Kudos to you for your tenacity! However, I don't think this is the end of it.
I did a little research on strcmp's answer. 2.6.9 was released in 2004 and is standard with RHEL 4, which shipped with glibc 2.3.4. Pentium 3's were old in 2004. RHEL 5 ships with kernel 2.6.18 and glibc 2.5.12.
So I did some benchmarks.
I followed strcmp's suggestion and used a "falling timer" method, where the loop starts and ends after the time() call notes a change in seconds. There's a 10 to 100 ms variance on either side of the fall, so I took an average of several runs. Then I divide the ops/s number by the CPU speed (cycles/s) to get "tics per op".

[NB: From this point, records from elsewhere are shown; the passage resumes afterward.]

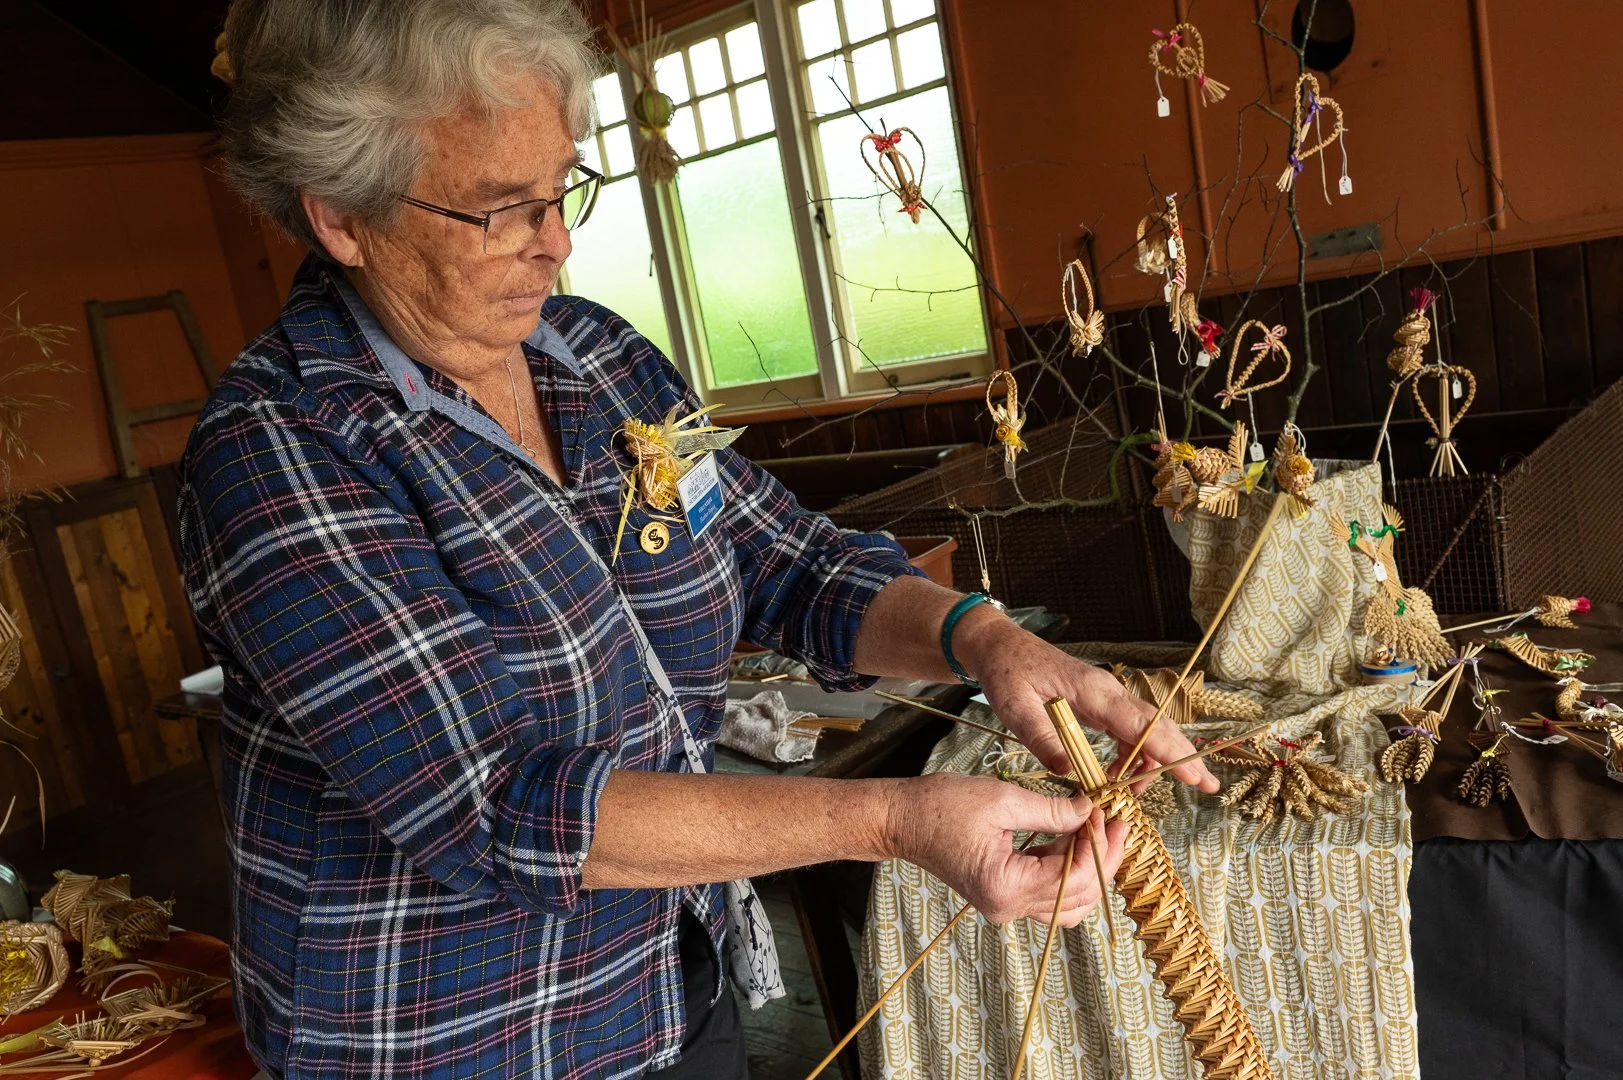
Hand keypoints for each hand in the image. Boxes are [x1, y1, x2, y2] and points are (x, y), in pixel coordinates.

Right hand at [886, 774, 1126, 925]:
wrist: (901, 820)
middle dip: (1103, 858)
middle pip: (1078, 897)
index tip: (1106, 812)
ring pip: (1068, 902)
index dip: (1098, 846)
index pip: (1073, 879)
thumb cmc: (940, 806)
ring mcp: (1006, 905)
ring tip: (1096, 828)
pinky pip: (1049, 892)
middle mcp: (1008, 907)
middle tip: (1115, 820)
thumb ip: (1052, 811)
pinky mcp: (1004, 894)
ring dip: (1088, 867)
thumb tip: (1090, 810)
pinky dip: (1068, 867)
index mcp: (1005, 887)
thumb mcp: (1002, 799)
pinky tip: (1073, 835)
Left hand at [954, 611, 1219, 793]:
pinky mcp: (1100, 703)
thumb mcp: (1015, 709)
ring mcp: (1107, 696)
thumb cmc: (1007, 673)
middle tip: (1205, 787)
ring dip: (1150, 763)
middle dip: (1183, 758)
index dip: (1172, 753)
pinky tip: (1116, 776)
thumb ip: (1042, 739)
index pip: (1143, 726)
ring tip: (1130, 793)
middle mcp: (1109, 692)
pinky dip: (1132, 755)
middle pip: (1158, 726)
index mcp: (1094, 692)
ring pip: (1147, 730)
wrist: (1000, 647)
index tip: (1196, 777)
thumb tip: (1069, 774)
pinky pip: (1129, 730)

- 2.6.18 / P3 / 800 MHz: 548300/s (average, 19 runs) = 1459 tics/op
- 2.6.18 / AMD Opteron 285 / 2.6 GHz: 1689138 (avg 6 runs) = 1539 tics/op
- 2.6.18 / AMD Opteron 270 / 1.0 GHz: 974228 (avg 7 runs) = 1026 tics/op
- 2.6.9 / Xeon / 3.6 GHz: 917196 (avg, 4 runs) = 3925 tics/op
- 2.6.9 / P3 / 1.25 GHz : 733927 (avg, 5 runs) = 1703 tics/op
- 2.6.9 / Xeon / 2.3 GHz: 1127894 (avg, 10 runs) = 2608 tics/op
For tics/op, smaller is better. So the 2.6.18 kernel is indeed faster than the 2.6.9 kernels. The Xeon is MUCH
slower. Presumably the kernels were compiled by a lowest common denominator. No Optimization flags were enabled, but there was a difference in compilers: the 2.6.9 hosts used gcc 3.4.6, while the newer ones were with gcc 4.1.1. Also, it should be noted that we don't have an AMD running 2.6.9 nor a Xeon running 2.6.18.
It very may well be that the problem is that these kernels were not compiled optimally for the various architectures. Why the Xeons are so much slower is quite surprising, given their characteristic use as HPC components.
Regardless, none of these results seem to explain the fundamental question: Why is SCO so much faster??